Darum geht es in American Murder: Gabby Petito
Mitte 2021 beherrschte ein Kriminalfall die Schlagzeilen in den Vereinigten Staaten und anderswo: das Verschwinden und der gewaltsame Tod der YouTuberin Gabby Petito.
Jeden Tag sterben Dutzende Menschen in den USA durch Schusswaffengebrauch, Messerangriffe und andere Gewaltdelikte. Aber dieser eine Fall erregte mehr öffentliche Aufmerksamkeit als alle anderen, sorgte über Monate hinweg für viele Sendeminuten, Artikel, Interviews, Kommentare und Posts.
Warum? Vielleicht, weil es sich bei der zunächst Vermissten um eine junge, weiße Frau handelte, über die einige Medien intensiver berichten als über andere Fälle.
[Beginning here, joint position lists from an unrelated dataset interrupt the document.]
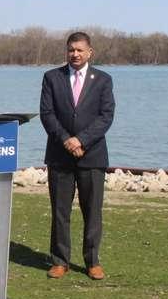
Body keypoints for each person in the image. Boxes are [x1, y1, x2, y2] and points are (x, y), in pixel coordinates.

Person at [39, 31, 115, 280]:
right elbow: (47, 114)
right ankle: (60, 260)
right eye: (71, 49)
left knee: (92, 211)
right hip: (60, 156)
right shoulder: (52, 78)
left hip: (92, 155)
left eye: (80, 50)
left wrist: (81, 140)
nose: (75, 54)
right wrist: (66, 140)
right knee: (60, 211)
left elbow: (106, 116)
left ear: (90, 52)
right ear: (66, 51)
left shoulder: (103, 80)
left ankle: (92, 261)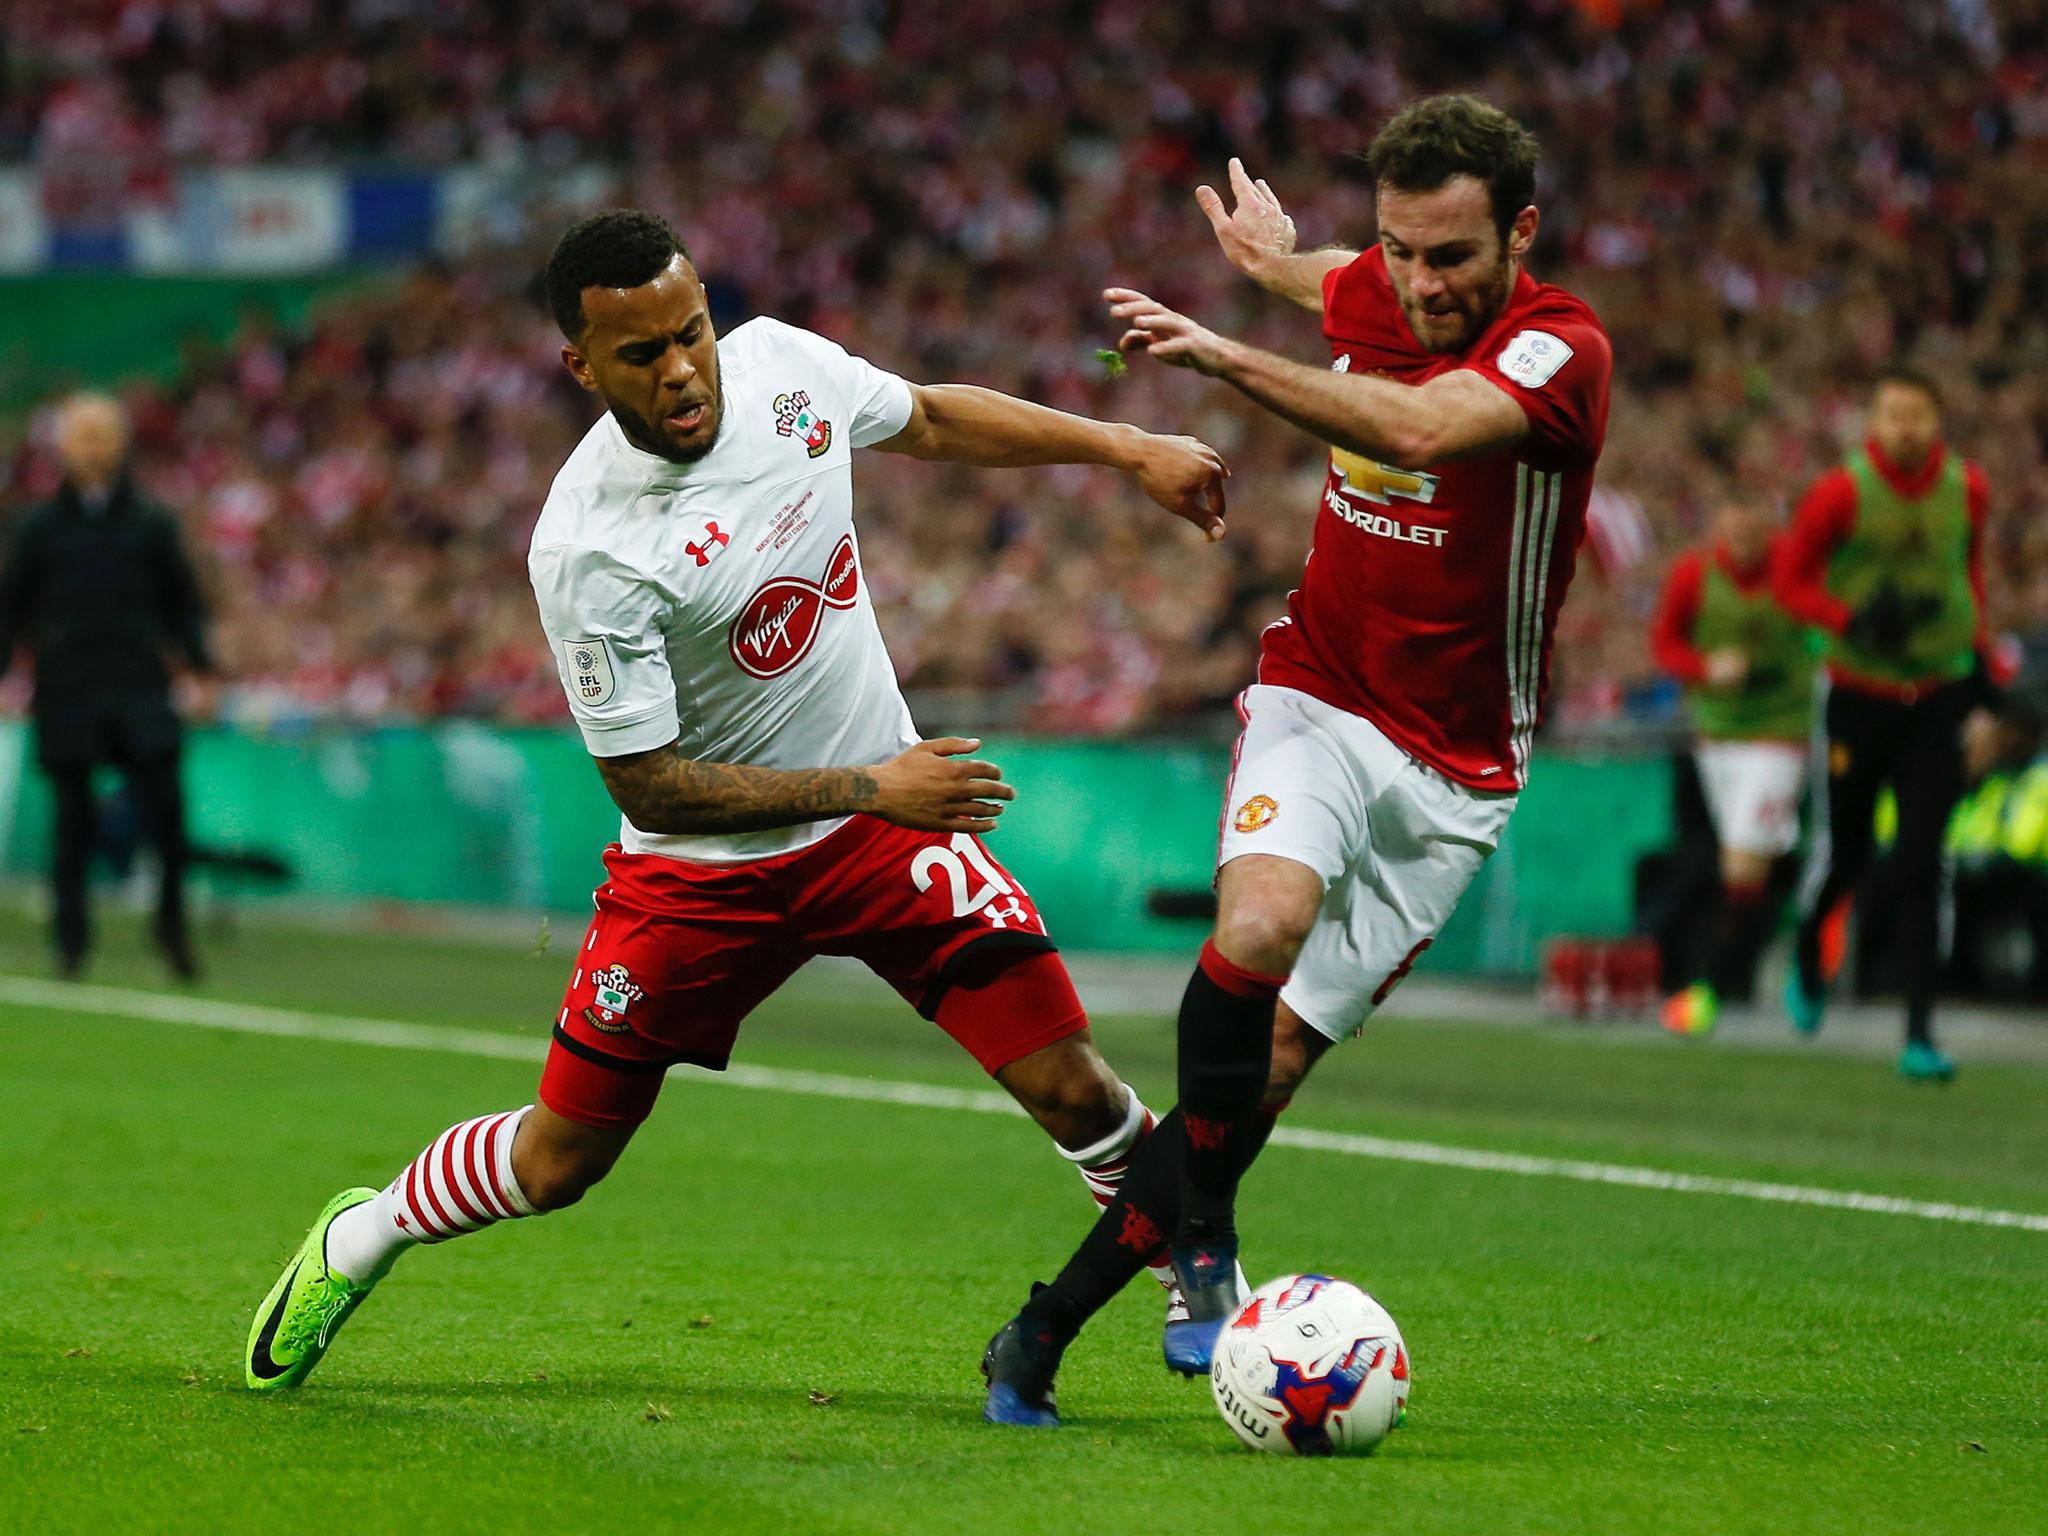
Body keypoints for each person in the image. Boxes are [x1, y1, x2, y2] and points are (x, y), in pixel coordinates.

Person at [242, 209, 1230, 1390]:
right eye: (642, 354)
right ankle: (363, 1234)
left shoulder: (784, 370)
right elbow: (647, 787)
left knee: (1071, 1083)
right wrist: (875, 783)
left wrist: (1122, 444)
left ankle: (1188, 1267)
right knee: (559, 1163)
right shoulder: (589, 550)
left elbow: (928, 417)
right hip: (706, 876)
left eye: (690, 333)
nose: (682, 370)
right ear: (580, 364)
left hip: (880, 835)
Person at [982, 93, 1611, 1428]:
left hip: (1457, 775)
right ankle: (1074, 1316)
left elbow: (1426, 431)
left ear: (1521, 236)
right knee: (1260, 920)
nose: (1417, 282)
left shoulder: (1561, 350)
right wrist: (1280, 266)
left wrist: (1222, 348)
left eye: (1450, 256)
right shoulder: (1376, 288)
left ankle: (1116, 1271)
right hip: (1320, 690)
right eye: (1398, 250)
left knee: (1259, 1077)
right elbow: (1337, 281)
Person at [1771, 368, 2002, 1082]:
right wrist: (1853, 620)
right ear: (1872, 423)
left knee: (1923, 860)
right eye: (1892, 414)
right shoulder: (1839, 492)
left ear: (1938, 421)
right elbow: (1789, 581)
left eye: (1918, 415)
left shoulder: (1969, 489)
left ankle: (1920, 1031)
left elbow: (1971, 579)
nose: (1906, 428)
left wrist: (1984, 678)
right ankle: (1810, 954)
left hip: (1937, 694)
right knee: (1846, 852)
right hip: (1857, 693)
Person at [0, 392, 211, 980]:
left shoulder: (151, 522)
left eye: (101, 432)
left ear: (121, 442)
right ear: (63, 446)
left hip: (139, 686)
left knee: (167, 812)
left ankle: (171, 926)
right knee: (70, 822)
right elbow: (11, 608)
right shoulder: (38, 527)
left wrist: (199, 668)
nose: (91, 445)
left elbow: (183, 603)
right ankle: (71, 942)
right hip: (69, 686)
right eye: (80, 433)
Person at [1647, 493, 1815, 1035]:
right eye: (1732, 535)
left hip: (1779, 735)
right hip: (1716, 737)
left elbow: (1824, 620)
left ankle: (1710, 991)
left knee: (1743, 862)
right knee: (1740, 862)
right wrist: (1704, 667)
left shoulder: (1794, 571)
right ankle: (1780, 952)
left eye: (1752, 535)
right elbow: (1665, 645)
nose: (1742, 546)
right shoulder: (1694, 574)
Ganz sicher aber auch deswegen, weil Gabby Petito bereits vor ihrem Tod so etwas wie eine Person des öffentlichen Lebens war: Sie stellte ihr Leben per Social Media zur Schau und wollte als Influencerin erfolgreich werden.
Der Netflix-Dreiteiler „American Murder: Gabby Petito“ präsentiert Interviews mit der Familie des Opfers, lässt Freund:innen der jungen Frau zu Wort kommen und zeigt bislang unveröffentlichtes Bildmaterial. Wir erzählen im Folgenden die wahre Geschichte der Gabby Petito.
Der Roadtrip in die Hölle beginnt
Am 4. Juli 2021, dem amerikanischen Nationalfeiertag, beginnt die Reise, von der Gabby Petito niemals zurückkehren sollte. Die 22-jährige Ernährungsberaterin Gabrielle Venora „Gabby” Petito startet mit ihrem 23-jährigen Verlobten Brian Christopher Laundrie, ihrer Highschool-Liebe, einen Roadtrip quer durch die USA.
Die Reise soll knapp vier Monate dauern und das Pärchen von der Golfküste Floridas, ihrem Wohnort, bis nach Portland, Oregon im Nordwesten der USA führen. Dafür haben sich die beiden einen Van zugelegt, der zu einem kleinen Wohnmobil umgebaut ist.
Petito und Laundrie wollen ihr Van-Life und ihren Trip, der sie unter anderem durch Nationalparks in Kansas, Colorado und Utah führen soll, auf YouTube und Instagram dokumentieren. Die Bilder von unterwegs zeigen ein glückliches Paar, Gabby posiert immer wieder vor spektakulären Landschaften. Aber der Schein trügt. An Bord des Vans tickt längst eine menschliche Zeitbombe.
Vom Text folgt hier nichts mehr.